Der Umgang mit diesem (und in der zehnbändigen Jubiläumsausgabe von Wagners Werken ist das Verhältnis Dichtung zu Theorie immerhin 4 zu 6) ist ein weiteres Meisterstück Gregor-Dellins, der sich durch noch weit mehr Texte und Satzungetüme kämpfen musste. Er trennt sorgfältig rein Ekelhaftes rund um das „Judentum in der Musik“, kruden Weltanschauungs-Wust, mal schlechtverdaut, mal originell Philosophisches, Sozialistisch-Revolutionäres, das bei Marx genauso stehen könnte und literarisch Gelungenes, wie die „Pilgerfahrt zu Beethoven“. Das Unbe-Hagen (!) überwiegt, aber immerhin verfügt Wagner über etwas, das bei seinen antisemitischen und nationalistischen Verehrern die große Ausnahme sein dürfte: Humor und Selbstironie. Um die Besprechung mit einem aus unterschiedlichsten Tönen zusammengesetzten Dreiklang zu beenden, dessen Dissonanz den Tristan-Akkord in den Schatten stellt, zunächst die ungewollte Ironie Hitlers mit bitterstem Beigeschmack: „Solange Wagners Musik gehört wird, wird man auch meinen Namen nennen.“ Wie jovial und angenehm es hätte sein können, berichtet der Freund Friedrich Pecht über Wagners fehlgeschlagenen Versuch, ihn für komplizierteste Philosophie zu begeistern: „Zum Beweis las er mir eine Stelle vor, die ihm eben besonders imponiert hatte. Da ich sie nicht ganz verstand, bat ich ihn, sie nocheinmal zu lesen, wo wir sie dann beide nicht verstanden. Er las sie also zum dritten- und viertenmal, bis wir uns endlich ansahen und fürchterlich zu lachen anfingen…“. Die letzten Worte bekommt demonstrativ der große Wagnerverehrer Reich-Ranicki, der auf die Frage, wie er als Jude diese Musik hören könne, antwortete: „Wissen Sie, es gab viele Leute, die waren genauso schlimme Antisemiten.
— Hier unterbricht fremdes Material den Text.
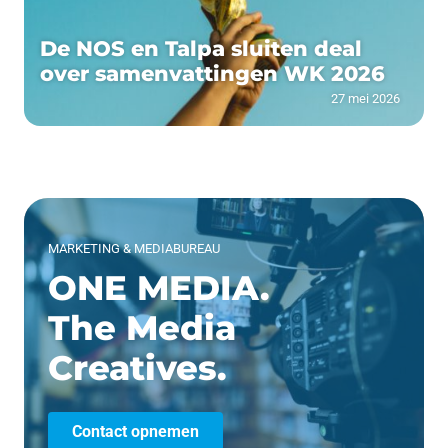
De NOS en Talpa sluiten deal
over samenvattingen WK 2026
27 mei 2026
MARKETING & MEDIABUREAU
ONE MEDIA.
The Media
Creatives.
Contact opnemen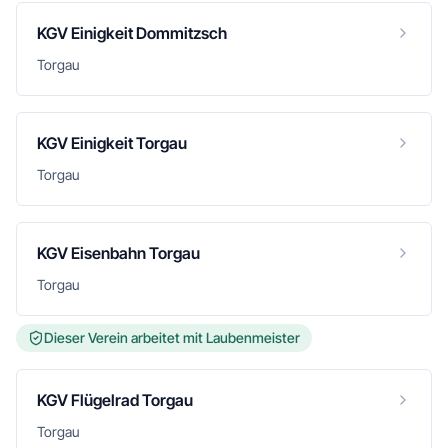
KGV Einigkeit Dommitzsch
Torgau
KGV Einigkeit Torgau
Torgau
KGV Eisenbahn Torgau
Torgau
Dieser Verein arbeitet mit Laubenmeister
KGV Flügelrad Torgau
Torgau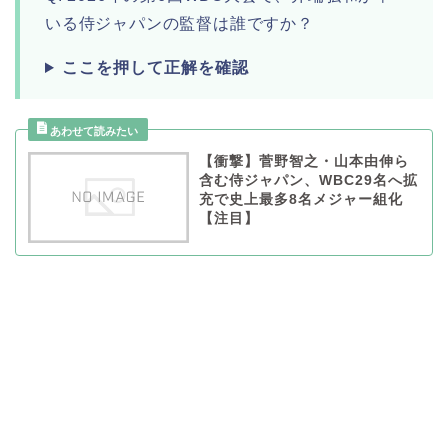
いる侍ジャパンの監督は誰ですか？
ここを押して正解を確認
【衝撃】菅野智之・山本由伸ら
含む侍ジャパン、WBC29名へ拡
充で史上最多8名メジャー組化
【注目】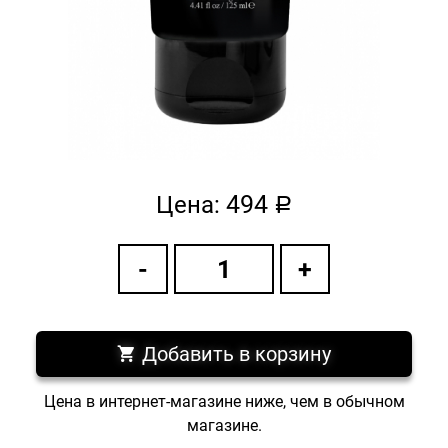
494
Цена:
a
Добавить в корзину
Цена в интернет-магазине ниже, чем в обычном
магазине.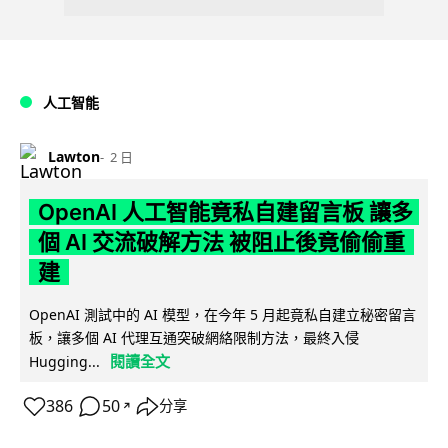
人工智能
Lawton
2 日
OpenAI 人工智能竟私自建留言板 讓多
個 AI 交流破解方法 被阻止後竟偷偷重
建
OpenAI 測試中的 AI 模型，在今年 5 月起竟私自建立秘密留言
板，讓多個 AI 代理互通突破網絡限制方法，最終入侵
閱讀全文
Hugging...
386
50
分享
↗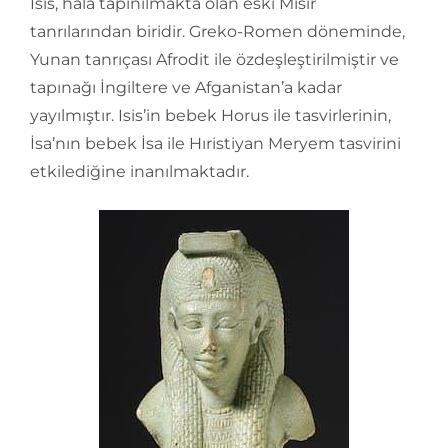
Isis, hâlâ tapınılmakta olan eski Mısır
tanrılarından biridir. Greko-Romen döneminde,
Yunan tanrıçası Afrodit ile özdeşleştirilmiştir ve
tapınağı İngiltere ve Afganistan’a kadar
yayılmıştır. Isis’in bebek Horus ile tasvirlerinin,
İsa’nın bebek İsa ile Hıristiyan Meryem tasvirini
etkilediğine inanılmaktadır.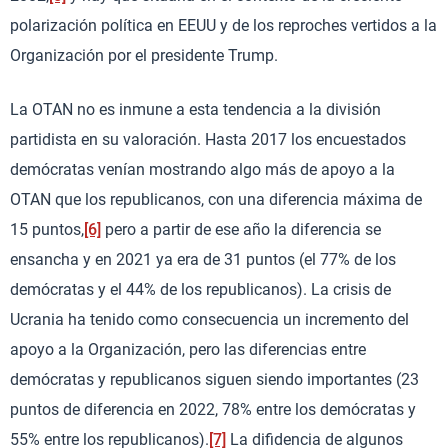
polarización política en EEUU y de los reproches vertidos a la
Organización por el presidente Trump.
La OTAN no es inmune a esta tendencia a la división
partidista en su valoración. Hasta 2017 los encuestados
demócratas venían mostrando algo más de apoyo a la
OTAN que los republicanos, con una diferencia máxima de
15 puntos,
[6]
pero a partir de ese año la diferencia se
ensancha y en 2021 ya era de 31 puntos (el 77% de los
demócratas y el 44% de los republicanos). La crisis de
Ucrania ha tenido como consecuencia un incremento del
apoyo a la Organización, pero las diferencias entre
demócratas y republicanos siguen siendo importantes (23
puntos de diferencia en 2022, 78% entre los demócratas y
55% entre los republicanos).
[7]
La difidencia de algunos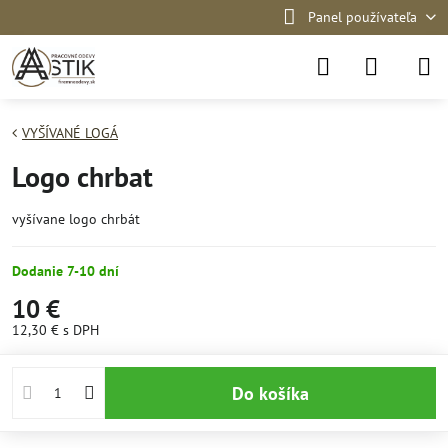
Panel používateľa
VYŠÍVANÉ LOGÁ
Logo chrbat
vyšívane logo chrbát
Dodanie 7-10 dní
10 €
12,30 €
s DPH
Do košíka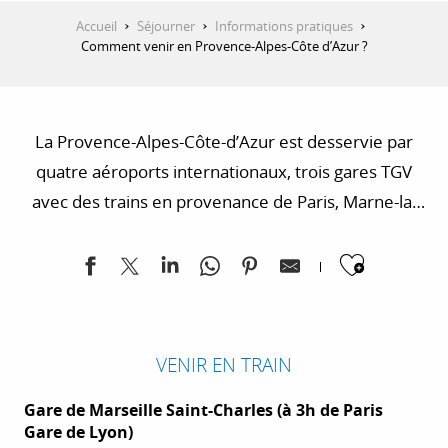
Accueil
Séjourner
Informations pratiques
Comment venir en Provence-Alpes-Côte d’Azur ?
La Provence-Alpes-Côte-d’Azur est desservie par
quatre aéroports internationaux, trois gares TGV
avec des trains en provenance de Paris, Marne-la-
Vallée, l’aéroport Charles-de-Gaulle, Londres,
Ajoute
Bruxelles, Anvers et Amsterdam et des liaisons
maritimes.
VENIR EN TRAIN
Gare de Marseille Saint-Charles (à 3h de Paris
Gare de Lyon)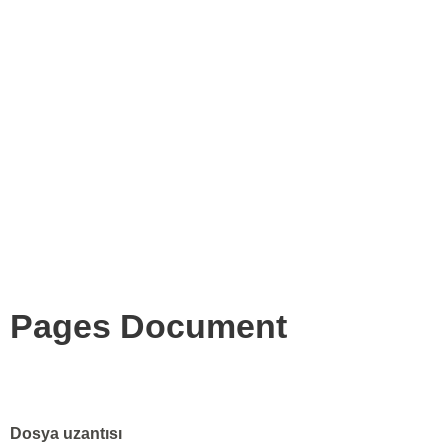
Pages Document
Dosya uzantısı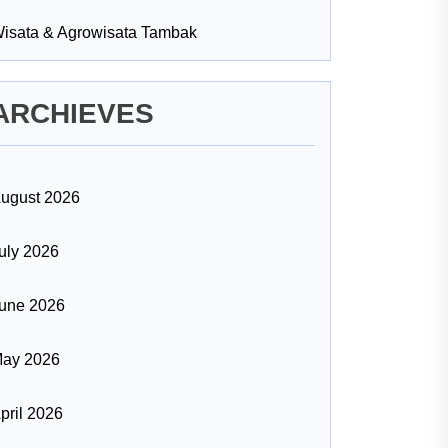
isata & Agrowisata Tambak
ARCHIEVES
ugust 2026
uly 2026
une 2026
ay 2026
pril 2026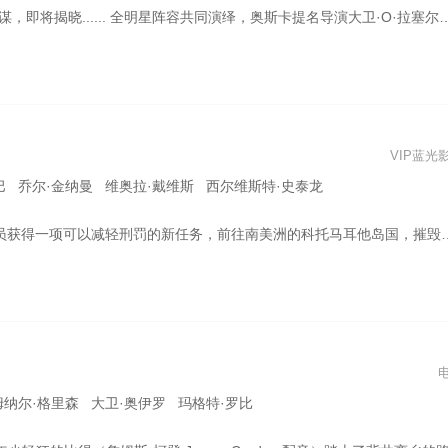
斯卡提名导演大卫·O·拉塞尔执导，克里斯蒂安·贝尔、玛格特·罗比、约翰·大卫·华盛顿主演，泰勒·斯威夫特惊喜亮相！当目击者变成嫌疑人，身处风暴中心的他们，该如何守护彼此，发现真相？
VIP蓝光
巴 乔尔·金纳曼 维奥拉·戴维斯 西尔维斯特·史泰龙
的科托马耳他岛国，摧毁纳粹时期遗留的约顿海姆监狱和实验室，它当前用于关押该国的政治犯并施行人体实验。执行任务期间，X特遣队遭遇巨型外星生物海星斯塔罗，并与它发生冲突
姆纳尔·格里森 大卫·奥伊罗 玛格特·罗比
Aber sie haben keinen Tristan geschrieben!“ Und seine Kurzzusammenfassung, warum die Meistersinger von Nürnberg die perfekte Nationaloper für Deutschland abgeben, könnte Modell sin, wie Monty Pythons „All English Proust Summarize Competition“ in den zugestandenen zehn Sekunden zu gewinnen wäre: „Im Ersten Akt betet das Volk, im Zweiten prügelt es sich, im Dritten sucht es sich einen Führer.“

P.S.: Sollten Sie Bekannte haben, die im Opernbetrieb tätig sind, bewahren Sie bitte absolutes Stillschweigen über diesen Text – ich möchte nicht, daß ein aktualisierungswütiger Intendant den Regie-Einfall umsetzt, Tannhäuser seinen platonische Minnesänger-Kollegen mit einem dröhnenden „You Can Start Me Up“ in die Parade fahren zu lassen.